A panel of appellate judges has upheld an order that says the U.S. Census head count can continue through the end of the month.
This is a bit complicated, so let's break it down: For most Americans, the count started in March and was supposed to end in July. The coronavirus pandemic hit, complicating usual door-to-door efforts. So the Census Bureau extended its schedule through Oct. 31 to allow time for an accurate count. The bureau and President Donald Trump acknowledged that it would have been impossible to deliver accurate data for apportionment by the original end-of-year deadline.
Those numbers determine how many congressional seats each state gets.

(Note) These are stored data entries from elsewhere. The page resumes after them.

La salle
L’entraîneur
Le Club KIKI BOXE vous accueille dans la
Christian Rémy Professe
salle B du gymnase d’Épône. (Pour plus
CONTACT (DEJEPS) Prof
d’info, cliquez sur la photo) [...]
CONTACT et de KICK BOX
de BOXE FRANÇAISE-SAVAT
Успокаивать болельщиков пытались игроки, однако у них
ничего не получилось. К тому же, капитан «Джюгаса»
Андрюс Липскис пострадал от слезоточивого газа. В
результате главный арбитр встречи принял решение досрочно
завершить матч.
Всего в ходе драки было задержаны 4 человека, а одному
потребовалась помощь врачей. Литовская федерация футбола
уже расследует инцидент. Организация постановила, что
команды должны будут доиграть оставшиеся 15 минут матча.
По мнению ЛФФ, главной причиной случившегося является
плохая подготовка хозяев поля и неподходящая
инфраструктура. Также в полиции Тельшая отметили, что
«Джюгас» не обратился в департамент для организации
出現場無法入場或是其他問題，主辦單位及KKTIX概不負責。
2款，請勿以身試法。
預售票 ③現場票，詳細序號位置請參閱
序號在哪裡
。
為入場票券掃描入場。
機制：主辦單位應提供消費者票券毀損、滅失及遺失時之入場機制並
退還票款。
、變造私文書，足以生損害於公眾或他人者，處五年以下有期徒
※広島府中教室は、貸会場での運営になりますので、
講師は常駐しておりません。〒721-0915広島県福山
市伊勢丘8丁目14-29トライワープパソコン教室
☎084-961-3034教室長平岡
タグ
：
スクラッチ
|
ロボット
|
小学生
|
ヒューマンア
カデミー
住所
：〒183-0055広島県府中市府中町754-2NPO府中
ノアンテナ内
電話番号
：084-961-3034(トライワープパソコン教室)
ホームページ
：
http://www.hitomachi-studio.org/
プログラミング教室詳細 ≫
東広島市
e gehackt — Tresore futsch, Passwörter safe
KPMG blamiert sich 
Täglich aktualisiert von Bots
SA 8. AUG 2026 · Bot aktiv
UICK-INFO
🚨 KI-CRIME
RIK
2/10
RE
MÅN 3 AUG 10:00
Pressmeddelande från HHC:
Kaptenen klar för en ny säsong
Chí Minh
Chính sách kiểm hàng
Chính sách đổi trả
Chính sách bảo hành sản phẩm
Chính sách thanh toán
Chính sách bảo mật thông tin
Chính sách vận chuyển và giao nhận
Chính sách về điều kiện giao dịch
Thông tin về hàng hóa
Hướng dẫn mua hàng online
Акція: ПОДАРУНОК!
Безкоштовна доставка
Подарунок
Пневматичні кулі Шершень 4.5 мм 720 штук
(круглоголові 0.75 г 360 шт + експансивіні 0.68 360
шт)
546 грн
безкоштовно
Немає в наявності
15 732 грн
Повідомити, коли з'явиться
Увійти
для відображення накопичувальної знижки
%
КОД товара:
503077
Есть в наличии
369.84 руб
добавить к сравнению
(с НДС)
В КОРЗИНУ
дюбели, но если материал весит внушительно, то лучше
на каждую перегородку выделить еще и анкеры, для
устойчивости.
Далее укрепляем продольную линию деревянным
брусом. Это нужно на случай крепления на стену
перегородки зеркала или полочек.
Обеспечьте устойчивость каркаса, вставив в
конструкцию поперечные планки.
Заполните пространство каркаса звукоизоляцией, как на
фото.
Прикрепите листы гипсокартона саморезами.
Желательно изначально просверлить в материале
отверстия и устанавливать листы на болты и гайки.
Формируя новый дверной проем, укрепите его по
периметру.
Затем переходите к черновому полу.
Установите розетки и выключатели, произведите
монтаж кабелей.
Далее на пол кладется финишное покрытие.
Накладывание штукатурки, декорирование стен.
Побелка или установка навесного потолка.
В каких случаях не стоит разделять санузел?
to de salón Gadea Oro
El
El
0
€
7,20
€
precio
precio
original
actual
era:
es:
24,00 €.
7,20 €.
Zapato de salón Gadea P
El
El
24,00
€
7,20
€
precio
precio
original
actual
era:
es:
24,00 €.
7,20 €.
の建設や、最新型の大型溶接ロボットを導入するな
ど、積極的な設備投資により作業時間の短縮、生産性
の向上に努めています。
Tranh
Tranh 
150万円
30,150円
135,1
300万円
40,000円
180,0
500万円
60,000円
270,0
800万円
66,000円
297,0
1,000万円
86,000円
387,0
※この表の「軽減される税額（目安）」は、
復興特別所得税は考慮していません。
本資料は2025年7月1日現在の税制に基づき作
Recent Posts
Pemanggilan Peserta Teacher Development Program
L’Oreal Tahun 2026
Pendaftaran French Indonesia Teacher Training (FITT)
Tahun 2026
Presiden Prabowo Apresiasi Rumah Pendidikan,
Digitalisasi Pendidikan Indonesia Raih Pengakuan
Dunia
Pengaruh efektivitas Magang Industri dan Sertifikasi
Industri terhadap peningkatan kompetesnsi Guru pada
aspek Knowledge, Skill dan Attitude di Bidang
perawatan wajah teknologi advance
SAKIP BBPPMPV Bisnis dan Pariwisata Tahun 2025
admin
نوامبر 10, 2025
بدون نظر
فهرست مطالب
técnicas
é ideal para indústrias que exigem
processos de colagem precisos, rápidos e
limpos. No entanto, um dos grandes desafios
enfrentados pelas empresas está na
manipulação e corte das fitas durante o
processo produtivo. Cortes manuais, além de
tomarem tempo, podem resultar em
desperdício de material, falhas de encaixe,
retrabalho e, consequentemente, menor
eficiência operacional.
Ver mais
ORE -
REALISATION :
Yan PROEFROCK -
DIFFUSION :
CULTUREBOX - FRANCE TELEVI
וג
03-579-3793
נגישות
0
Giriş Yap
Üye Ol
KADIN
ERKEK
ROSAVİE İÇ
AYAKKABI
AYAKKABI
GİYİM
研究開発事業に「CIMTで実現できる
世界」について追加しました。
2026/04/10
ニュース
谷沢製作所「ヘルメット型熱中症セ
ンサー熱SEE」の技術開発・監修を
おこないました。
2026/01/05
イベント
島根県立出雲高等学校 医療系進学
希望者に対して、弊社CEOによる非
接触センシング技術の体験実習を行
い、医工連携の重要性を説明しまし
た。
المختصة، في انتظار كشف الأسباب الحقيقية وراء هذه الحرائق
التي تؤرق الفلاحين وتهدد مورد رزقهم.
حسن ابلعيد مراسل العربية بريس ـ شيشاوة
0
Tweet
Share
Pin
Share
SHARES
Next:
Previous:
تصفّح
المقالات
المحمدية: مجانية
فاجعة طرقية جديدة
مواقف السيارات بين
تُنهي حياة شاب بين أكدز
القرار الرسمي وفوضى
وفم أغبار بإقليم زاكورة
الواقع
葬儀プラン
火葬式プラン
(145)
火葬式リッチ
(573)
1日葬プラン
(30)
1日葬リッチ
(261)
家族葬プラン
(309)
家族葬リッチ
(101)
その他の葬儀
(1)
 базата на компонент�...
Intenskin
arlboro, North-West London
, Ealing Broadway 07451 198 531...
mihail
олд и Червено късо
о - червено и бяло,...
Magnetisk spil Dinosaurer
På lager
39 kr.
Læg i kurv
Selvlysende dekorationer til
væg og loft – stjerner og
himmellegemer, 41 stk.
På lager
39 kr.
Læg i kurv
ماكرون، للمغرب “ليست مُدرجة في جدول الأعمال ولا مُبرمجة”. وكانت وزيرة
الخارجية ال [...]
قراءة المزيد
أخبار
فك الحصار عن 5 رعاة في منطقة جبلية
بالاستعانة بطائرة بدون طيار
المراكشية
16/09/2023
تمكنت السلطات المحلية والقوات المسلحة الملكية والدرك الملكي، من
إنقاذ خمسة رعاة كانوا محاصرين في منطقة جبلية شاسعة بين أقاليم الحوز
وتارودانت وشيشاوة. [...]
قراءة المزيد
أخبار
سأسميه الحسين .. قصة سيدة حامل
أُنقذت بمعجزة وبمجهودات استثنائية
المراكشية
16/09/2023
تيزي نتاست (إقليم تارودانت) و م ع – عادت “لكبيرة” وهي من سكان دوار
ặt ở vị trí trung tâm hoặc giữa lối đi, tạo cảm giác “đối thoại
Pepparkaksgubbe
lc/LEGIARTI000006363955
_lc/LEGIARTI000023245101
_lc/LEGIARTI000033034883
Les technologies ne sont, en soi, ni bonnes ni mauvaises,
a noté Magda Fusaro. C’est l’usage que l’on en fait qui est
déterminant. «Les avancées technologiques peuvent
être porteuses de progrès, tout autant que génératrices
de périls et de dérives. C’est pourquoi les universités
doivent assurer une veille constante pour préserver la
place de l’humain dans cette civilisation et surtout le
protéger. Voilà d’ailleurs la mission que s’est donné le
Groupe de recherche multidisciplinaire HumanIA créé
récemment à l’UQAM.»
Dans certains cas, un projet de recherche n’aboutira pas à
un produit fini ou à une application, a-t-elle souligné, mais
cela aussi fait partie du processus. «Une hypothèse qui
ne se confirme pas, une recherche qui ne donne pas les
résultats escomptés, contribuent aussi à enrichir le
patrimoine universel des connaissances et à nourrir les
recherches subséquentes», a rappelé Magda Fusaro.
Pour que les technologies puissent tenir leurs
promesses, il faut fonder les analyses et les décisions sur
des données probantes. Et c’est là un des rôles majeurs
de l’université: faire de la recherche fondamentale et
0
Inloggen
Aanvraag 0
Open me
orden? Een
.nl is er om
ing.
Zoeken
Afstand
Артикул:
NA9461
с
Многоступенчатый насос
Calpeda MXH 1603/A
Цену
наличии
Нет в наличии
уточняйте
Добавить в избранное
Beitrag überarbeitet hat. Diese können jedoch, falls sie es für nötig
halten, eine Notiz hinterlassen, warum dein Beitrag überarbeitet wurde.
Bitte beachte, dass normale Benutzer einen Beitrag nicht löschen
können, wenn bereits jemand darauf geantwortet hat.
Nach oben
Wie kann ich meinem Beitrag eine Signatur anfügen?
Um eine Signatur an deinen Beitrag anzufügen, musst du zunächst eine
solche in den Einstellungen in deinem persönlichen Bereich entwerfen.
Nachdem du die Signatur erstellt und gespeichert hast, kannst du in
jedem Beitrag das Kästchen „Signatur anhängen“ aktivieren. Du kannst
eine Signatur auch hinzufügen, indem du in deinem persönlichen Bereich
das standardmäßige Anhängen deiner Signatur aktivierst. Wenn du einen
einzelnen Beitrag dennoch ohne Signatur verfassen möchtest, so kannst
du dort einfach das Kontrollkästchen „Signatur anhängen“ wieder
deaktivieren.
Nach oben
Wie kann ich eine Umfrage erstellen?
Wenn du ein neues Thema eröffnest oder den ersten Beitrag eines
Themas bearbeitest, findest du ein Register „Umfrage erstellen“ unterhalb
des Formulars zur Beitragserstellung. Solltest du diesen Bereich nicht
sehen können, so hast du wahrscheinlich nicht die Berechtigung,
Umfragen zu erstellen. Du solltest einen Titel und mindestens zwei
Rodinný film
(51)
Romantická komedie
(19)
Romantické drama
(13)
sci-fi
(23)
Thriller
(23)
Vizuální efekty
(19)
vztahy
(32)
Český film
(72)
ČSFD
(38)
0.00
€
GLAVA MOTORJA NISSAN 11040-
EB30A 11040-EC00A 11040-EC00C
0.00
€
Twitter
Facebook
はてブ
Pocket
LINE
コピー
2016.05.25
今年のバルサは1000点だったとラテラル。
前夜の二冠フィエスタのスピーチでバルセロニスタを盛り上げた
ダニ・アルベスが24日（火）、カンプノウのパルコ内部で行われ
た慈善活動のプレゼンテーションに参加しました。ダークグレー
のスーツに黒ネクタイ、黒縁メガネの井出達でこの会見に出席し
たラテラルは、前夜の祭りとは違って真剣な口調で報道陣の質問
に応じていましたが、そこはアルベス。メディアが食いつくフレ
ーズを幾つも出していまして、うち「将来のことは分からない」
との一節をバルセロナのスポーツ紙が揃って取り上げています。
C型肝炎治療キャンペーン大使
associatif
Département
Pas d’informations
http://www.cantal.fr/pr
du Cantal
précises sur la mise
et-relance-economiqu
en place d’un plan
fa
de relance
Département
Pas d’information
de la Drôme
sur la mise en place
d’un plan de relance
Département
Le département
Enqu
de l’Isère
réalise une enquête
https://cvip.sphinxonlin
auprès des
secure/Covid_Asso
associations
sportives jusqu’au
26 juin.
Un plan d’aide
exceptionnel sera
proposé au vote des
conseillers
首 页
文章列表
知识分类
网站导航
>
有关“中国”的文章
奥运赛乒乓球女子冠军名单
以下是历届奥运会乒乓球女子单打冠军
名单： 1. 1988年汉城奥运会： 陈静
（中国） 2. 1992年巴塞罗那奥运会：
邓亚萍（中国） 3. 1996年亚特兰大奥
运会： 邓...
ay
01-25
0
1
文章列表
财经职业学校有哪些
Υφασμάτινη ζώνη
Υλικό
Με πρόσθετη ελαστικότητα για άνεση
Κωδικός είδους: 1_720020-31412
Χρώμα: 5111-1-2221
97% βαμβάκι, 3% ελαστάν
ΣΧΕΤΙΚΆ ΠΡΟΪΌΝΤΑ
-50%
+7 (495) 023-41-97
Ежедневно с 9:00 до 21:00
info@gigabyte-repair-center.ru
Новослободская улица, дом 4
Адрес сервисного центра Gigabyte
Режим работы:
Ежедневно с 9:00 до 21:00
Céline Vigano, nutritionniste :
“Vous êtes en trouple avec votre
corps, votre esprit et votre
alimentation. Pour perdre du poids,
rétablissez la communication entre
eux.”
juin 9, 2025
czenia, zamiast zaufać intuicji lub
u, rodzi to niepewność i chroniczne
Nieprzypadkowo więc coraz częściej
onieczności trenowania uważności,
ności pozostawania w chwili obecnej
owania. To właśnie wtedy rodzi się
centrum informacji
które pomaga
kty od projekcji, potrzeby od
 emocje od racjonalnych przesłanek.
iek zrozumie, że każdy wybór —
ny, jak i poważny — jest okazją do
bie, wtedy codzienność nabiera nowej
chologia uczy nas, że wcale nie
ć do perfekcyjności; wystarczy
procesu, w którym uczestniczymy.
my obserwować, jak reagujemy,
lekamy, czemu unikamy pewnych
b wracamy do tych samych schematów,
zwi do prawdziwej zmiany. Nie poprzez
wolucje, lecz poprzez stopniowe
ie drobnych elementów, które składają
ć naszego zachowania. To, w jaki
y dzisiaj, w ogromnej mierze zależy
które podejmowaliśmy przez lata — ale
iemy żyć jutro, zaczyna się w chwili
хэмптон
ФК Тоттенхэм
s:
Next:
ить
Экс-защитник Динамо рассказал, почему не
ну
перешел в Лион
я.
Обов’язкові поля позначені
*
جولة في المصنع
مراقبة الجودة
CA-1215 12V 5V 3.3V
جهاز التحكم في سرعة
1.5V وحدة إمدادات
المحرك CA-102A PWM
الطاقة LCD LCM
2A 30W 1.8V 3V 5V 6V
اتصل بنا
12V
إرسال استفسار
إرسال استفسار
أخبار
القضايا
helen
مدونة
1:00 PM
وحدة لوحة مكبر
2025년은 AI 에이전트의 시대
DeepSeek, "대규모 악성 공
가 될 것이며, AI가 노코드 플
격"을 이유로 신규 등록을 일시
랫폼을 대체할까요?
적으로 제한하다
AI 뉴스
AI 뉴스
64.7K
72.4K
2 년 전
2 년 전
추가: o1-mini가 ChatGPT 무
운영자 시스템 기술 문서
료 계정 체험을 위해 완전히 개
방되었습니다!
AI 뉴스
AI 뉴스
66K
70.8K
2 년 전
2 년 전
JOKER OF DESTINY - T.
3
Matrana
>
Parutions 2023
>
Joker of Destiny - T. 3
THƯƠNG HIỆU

But in late July, the president threw a curveball. He asked that the count be cut short again, in an apparent effort to meet the original statutory deadline.
Last month, a federal judge ordered that the decennial count must continue through the extended Oct. 31 deadline, but Commerce Secretary Wilbur Ross announced a target date several weeks earlier, anyway. The judge also suspended the year-end deadline and said the apportionment figures needed to be reported at the end of April.
On Wednesday, the panel of judges rejected that provision in the order, saying a court cannot require that a statutory deadline be missed. They did say the Commerce Department may be able to meet its Dec. 31 deadline "with an extraordinary effort or changes in processing capacity," or it could request a deadline extension from Congress or, simply, miss the deadline "due to the extraordinary circumstances of the pandemic."
The ruling said missing the deadline likely wouldn't invalidate the Census count and Congress could approve it later.
The Trump administration has asked the Supreme Court to put a hold on the panel's injunction while it appeals, arguing the Oct. 31 head count deadline will force the Census Bureau to miss its end-of-the-year deadline for delivering Census results.